Dataset content:
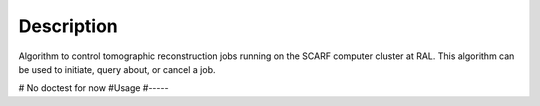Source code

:.. algorithm::

.. summary::

.. alias::

.. properties::

Description
-----------

Algorithm to control tomographic reconstruction jobs running on the
SCARF computer cluster at RAL. This algorithm can be used to initiate,
query about, or cancel a job.

.. categories::

# No doctest for now
#Usage
#-----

Exercise:
Repeat the records above exactly, leaving out the pictures.

Reply to the exercise:
Source code

:.. algorithm::

.. summary::

.. alias::

.. properties::

Description
-----------

Algorithm to control tomographic reconstruction jobs running on the
SCARF computer cluster at RAL. This algorithm can be used to initiate,
query about, or cancel a job.

.. categories::

# No doctest for now
#Usage
#-----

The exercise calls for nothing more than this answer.